FIGS. 23A and 23B illustrate the manner in which the inspecting data is formed in the prior art. As shown in FIG. 23A, in forming the inspecting data, conventionally, command codes of each electronic component to be inspected are sequentially determined and inputted manually with reference to the basic data related to each land to be printed (namely, the name, position, and posture of the land), the basic data related to an electronic component corresponding to the to-be-inspected land (i.e., name, position, and posture of the electronic component), and a command code table formed from a table which is formed based on a machine data corresponding to each data after the allowable values at the time of inspection based on the above basic data are selected.
In another technique, as indicated in FIG. 23B, the circuit board which has already been detected as having correctly printed cream solder or soldered cream solder is read by a printing inspecting device or the like, and the necessary data is loaded into the inspecting device, and inspecting conditions such as the permissible values or the like are additionally inputted manually.
In the above-described arrangement, the actual inspecting data used as a reference including target values, permissible ranges, and inspecting conditions, etc. are not estimated before the circuit board is inspected and the inspecting result each time is accumulated and statistically processed. Vagueness and uncertainty exists as to whether the inspecting data formed on the basis of the irregular data of circuit boards is accurate. It is also difficult to correctly and quickly identify the nature of problems in the production line, i.e., whether the printed circuit board under inspection itself is defective or the inspecting data is improper, that is, it is difficult to promptly decide the presence/absence of a defect and the cause of the defect.
More specifically, although the ideal shape, area, and amount of the solder or the solder fillet can be assumed in the stage of design, it is not easily realized on the actual printed circuit board.

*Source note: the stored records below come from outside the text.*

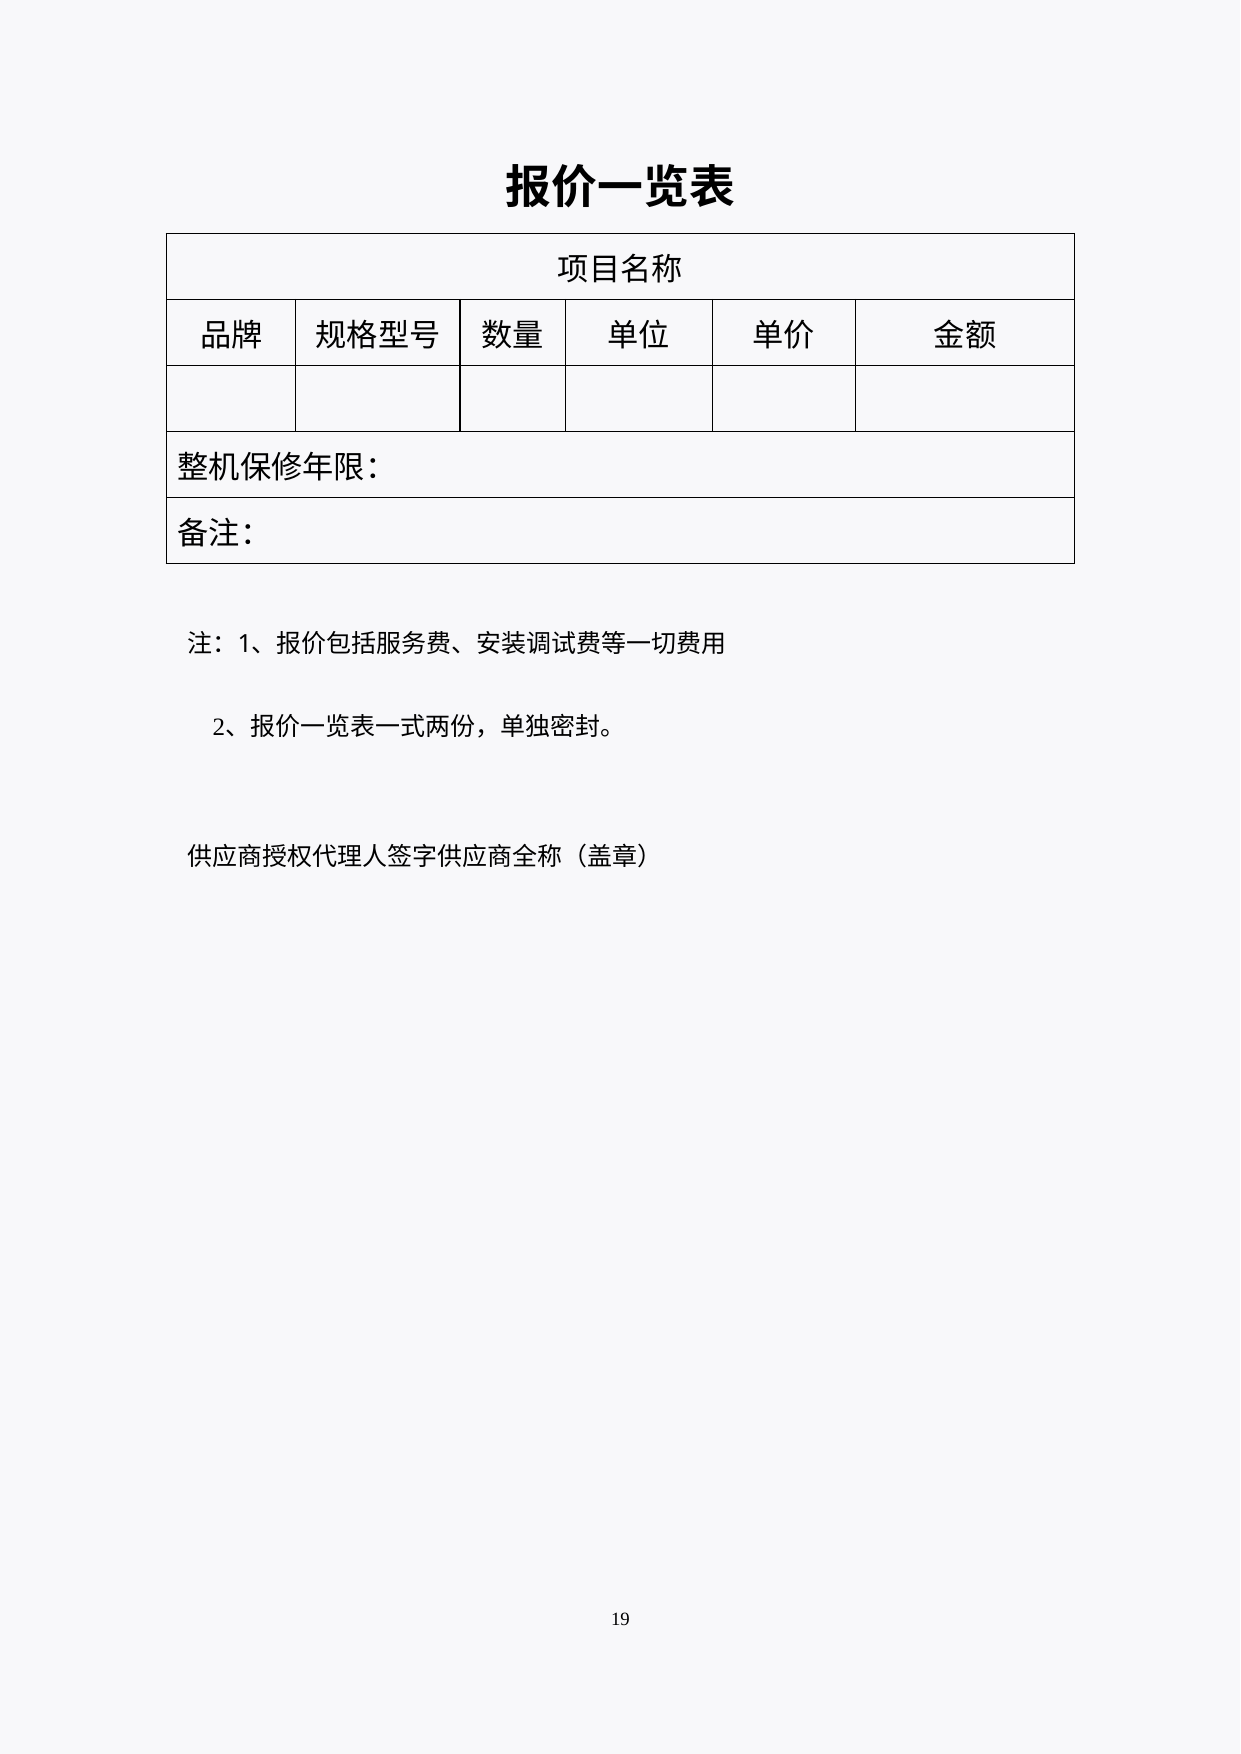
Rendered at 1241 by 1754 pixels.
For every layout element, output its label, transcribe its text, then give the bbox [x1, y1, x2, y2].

table_cell 单位 [566, 300, 712, 365]
text 注：1、报价包括服务费、安装调试费等一切费用 [187, 609, 1053, 674]
text 报价一览表 [187, 135, 1053, 233]
table_cell 金额 [856, 300, 1074, 365]
table_cell 备注： [167, 498, 1074, 563]
table_cell 单价 [713, 300, 855, 365]
table_cell [461, 366, 565, 431]
table_cell [167, 366, 295, 431]
table_cell 整机保修年限： [167, 432, 1074, 497]
table_cell [296, 366, 459, 431]
table_cell [566, 366, 712, 431]
text 2、报价一览表一式两份，单独密封。 [187, 692, 1053, 757]
table_cell 品牌 [167, 300, 295, 365]
table_cell [856, 366, 1074, 431]
table_cell [713, 366, 855, 431]
table_header 项目名称 [167, 234, 1074, 299]
text 供应商授权代理人签字供应商全称（盖章） [187, 822, 1053, 887]
table_cell 规格型号 [296, 300, 459, 365]
table_cell 数量 [461, 300, 565, 365]
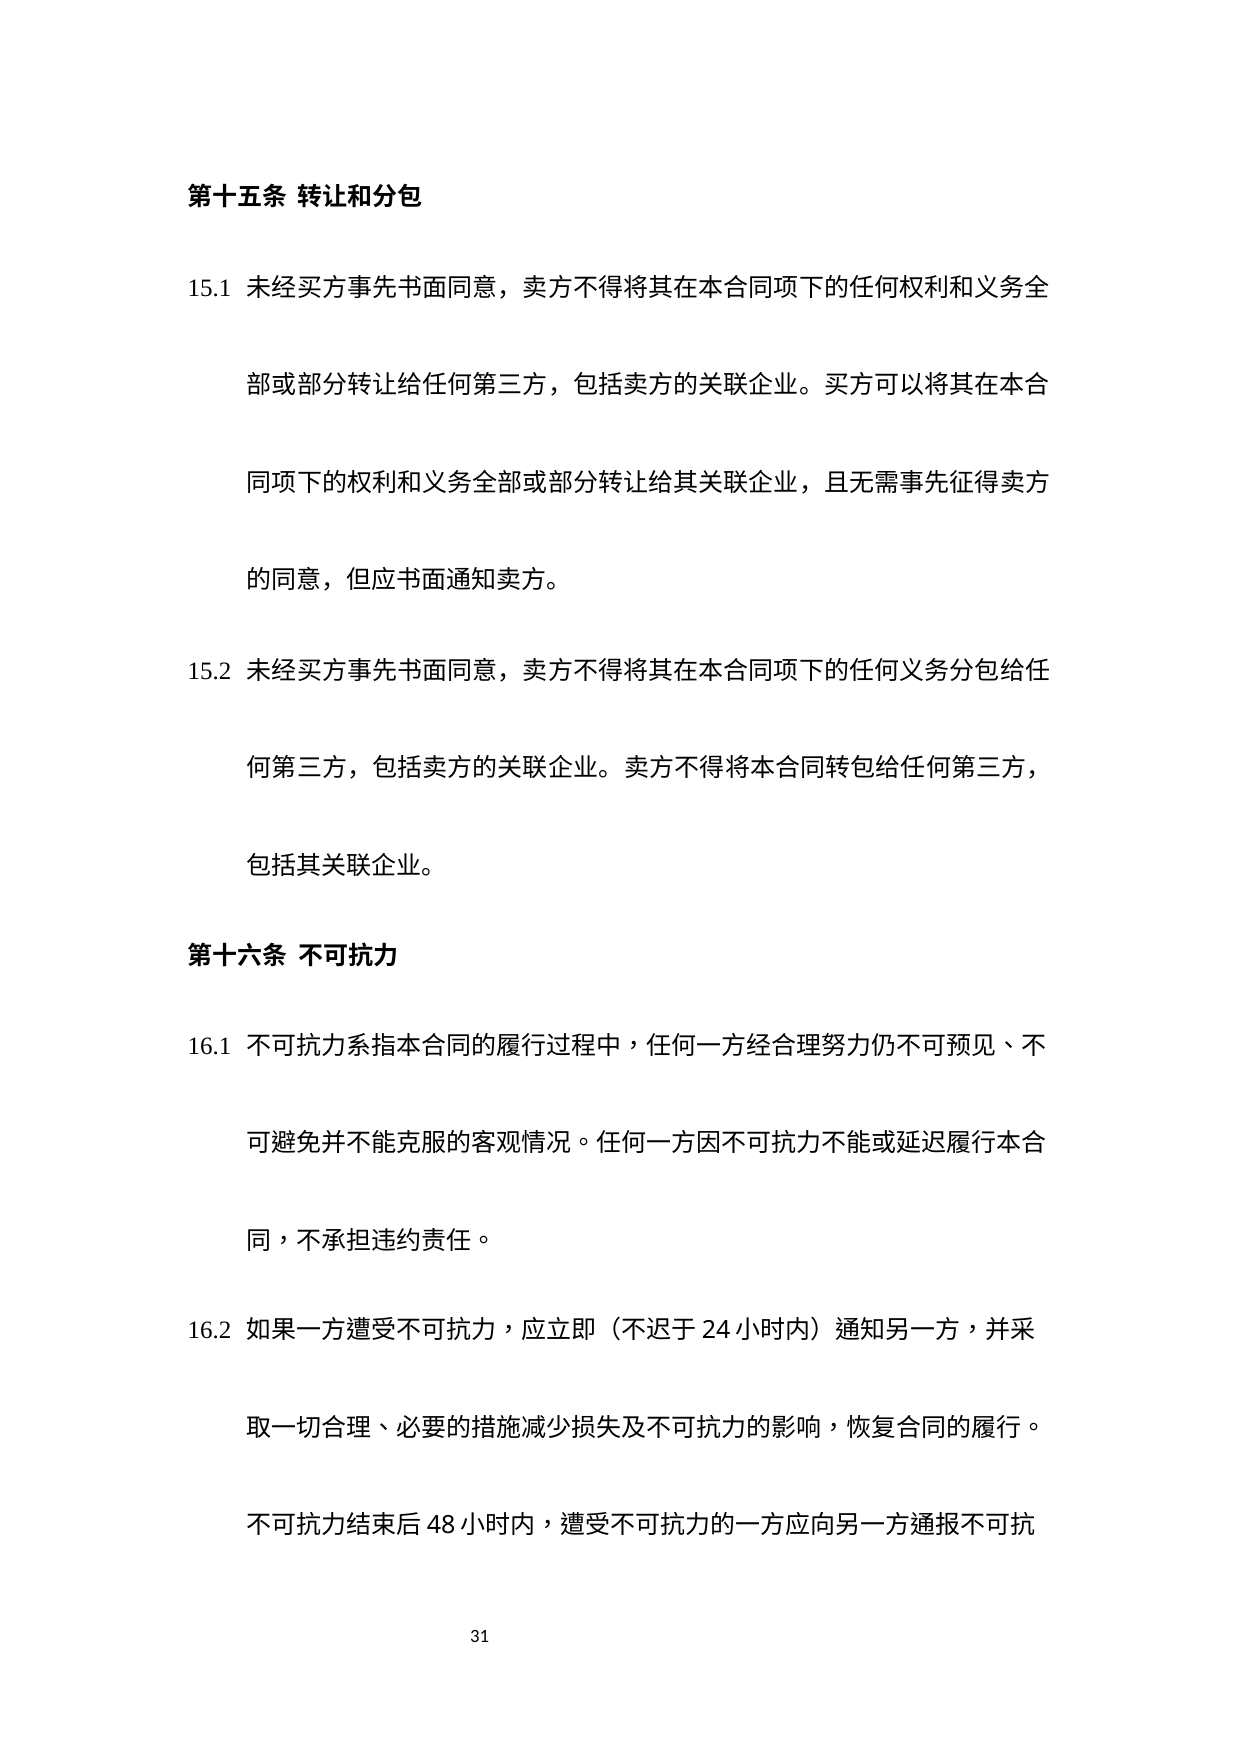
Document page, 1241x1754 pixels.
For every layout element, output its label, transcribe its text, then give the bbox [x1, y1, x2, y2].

list 未经买方事先书面同意，卖方不得将其在本合同项下的任何义务分包给任何第三方，包括卖方的关联企业。卖方不得将本合同转包给任何第三方，包括其关联企业。 [187, 636, 1053, 896]
list 不可抗力系指本合同的履行过程中，任何一方经合理努力仍不可预见、不可避免并不能克服的客观情况。任何一方因不可抗力不能或延迟履行本合同，不承担违约责任。 [187, 1012, 1053, 1272]
list 未经买方事先书面同意，卖方不得将其在本合同项下的任何权利和义务全部或部分转让给任何第三方，包括卖方的关联企业。买方可以将其在本合同项下的权利和义务全部或部分转让给其关联企业，且无需事先征得卖方的同意，但应书面通知卖方。 [187, 253, 1053, 610]
title 转让和分包 [187, 162, 1053, 227]
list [187, 1296, 1053, 1556]
title 不可抗力 [187, 921, 1053, 986]
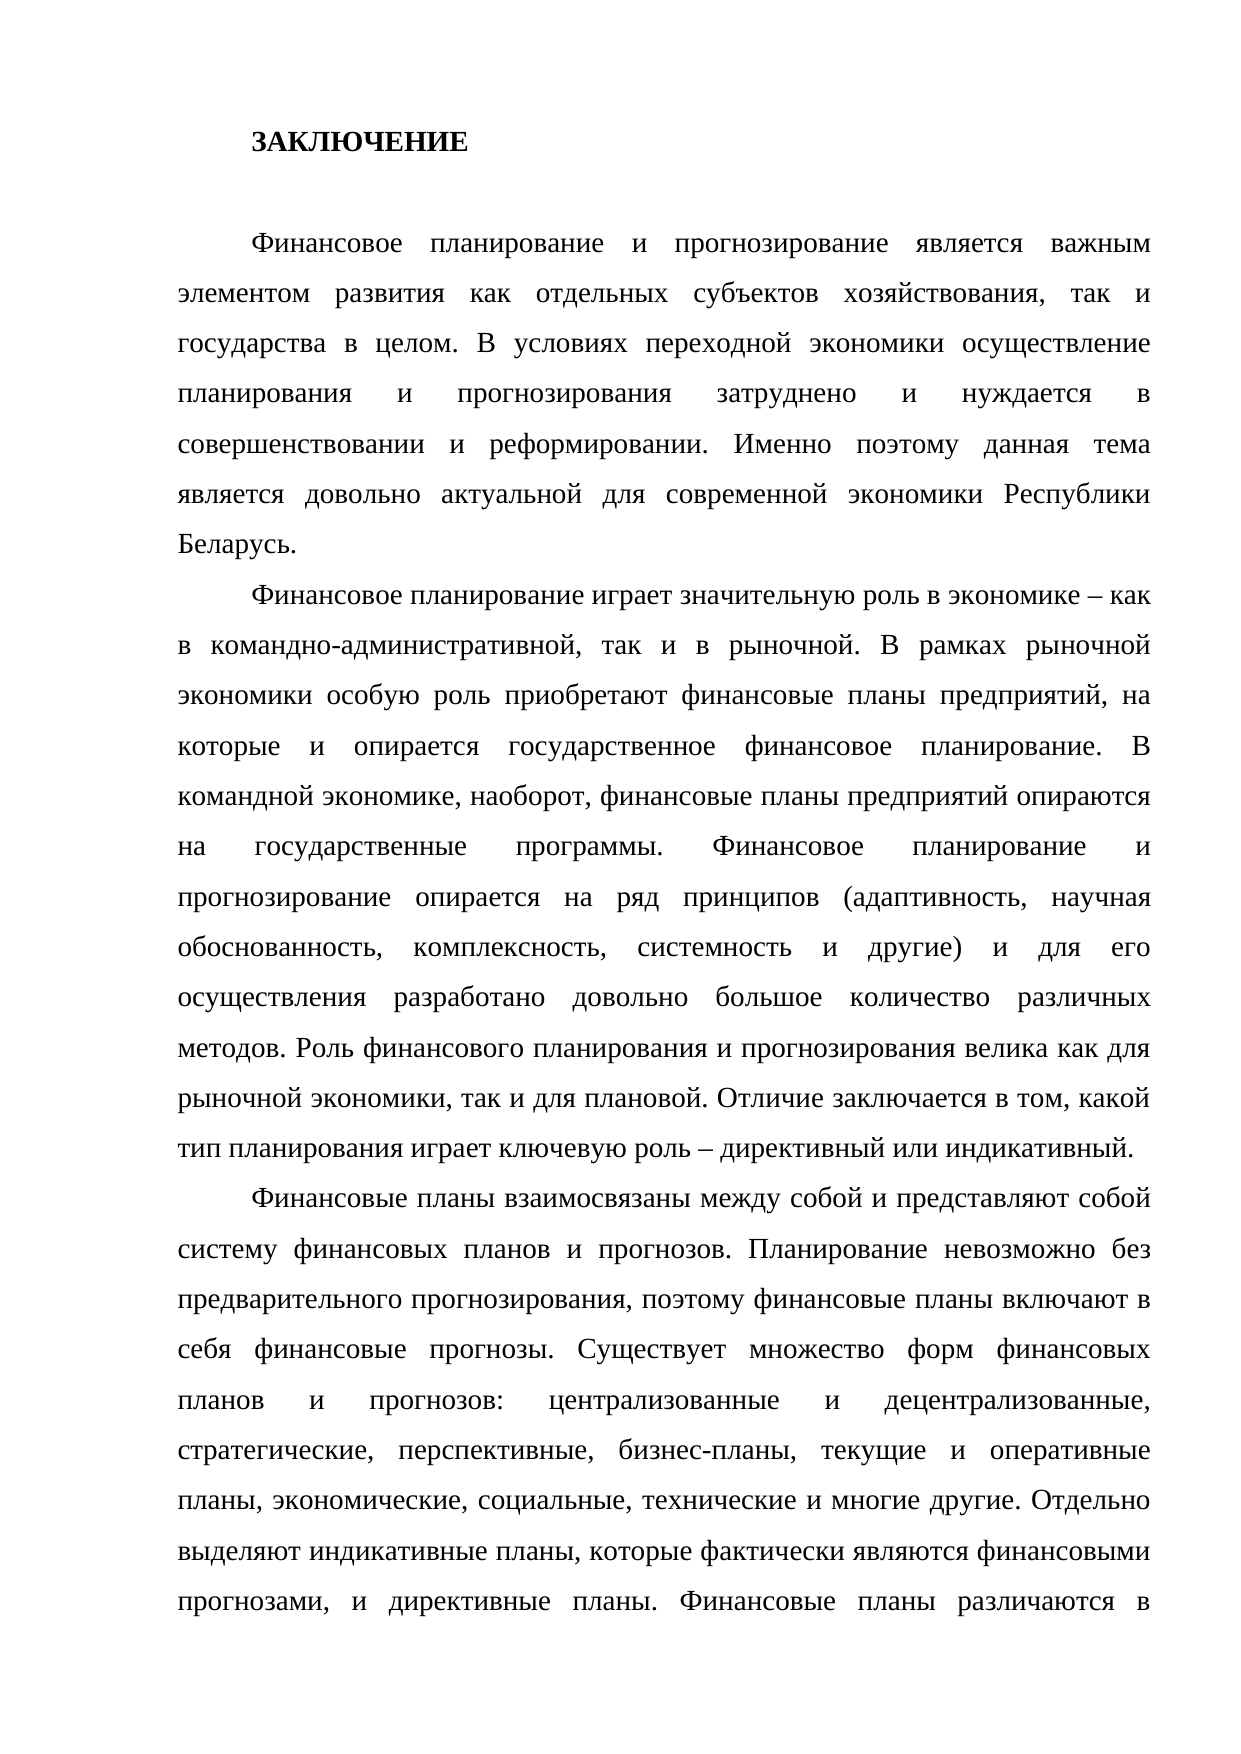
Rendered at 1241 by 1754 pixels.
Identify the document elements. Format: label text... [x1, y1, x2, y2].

text Финансовое планирование и прогнозирование является важным элементом развития как отдельных субъектов хозяйствования, так и государства в целом. В условиях переходной экономики осуществление планирования и прогнозирования затруднено и нуждается в совершенствовании и реформировании. Именно поэтому данная тема является довольно актуальной для современной экономики Республики Беларусь. [177, 225, 1152, 560]
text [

As shown in FIG. 24, even in the case where the displacement (A) of the printing position between a land 217 and a printed cream solder 218 on the printed circuit board, and the displacement (B) of the mounting position between the printed cream solder 218 and an electronic component 219 on the printed circuit board is detected, it is not clear which of the land 217 and the cream solder 218 is shifted, whether the electronic component 219 or the cream solder 218 is shifted, and further whether an alignment mark is shifted. Moreover, with respect to the soldering position, it is considerably difficult to determine whether the electronic component 219 is shifted or the solder fillet is shifted, or whether the alignment mark is shifted. In this case, the operator is obliged to make a decision from his or her experience, but without guarantee that his or her decision is correct. The decision may lead to an erroneous feed-back or delay due to an unnecessary correction in the worst case.
Further, as the printed circuit board becomes more and more densely fitted, the accuracy required in each of the printed circuit board producing process, the screen producing process, the cream solder printing process, the component mounting process, and the soldering process is strict and even a slight error is not allowed. It is not possible for the conventional arrangement to meet such requirements.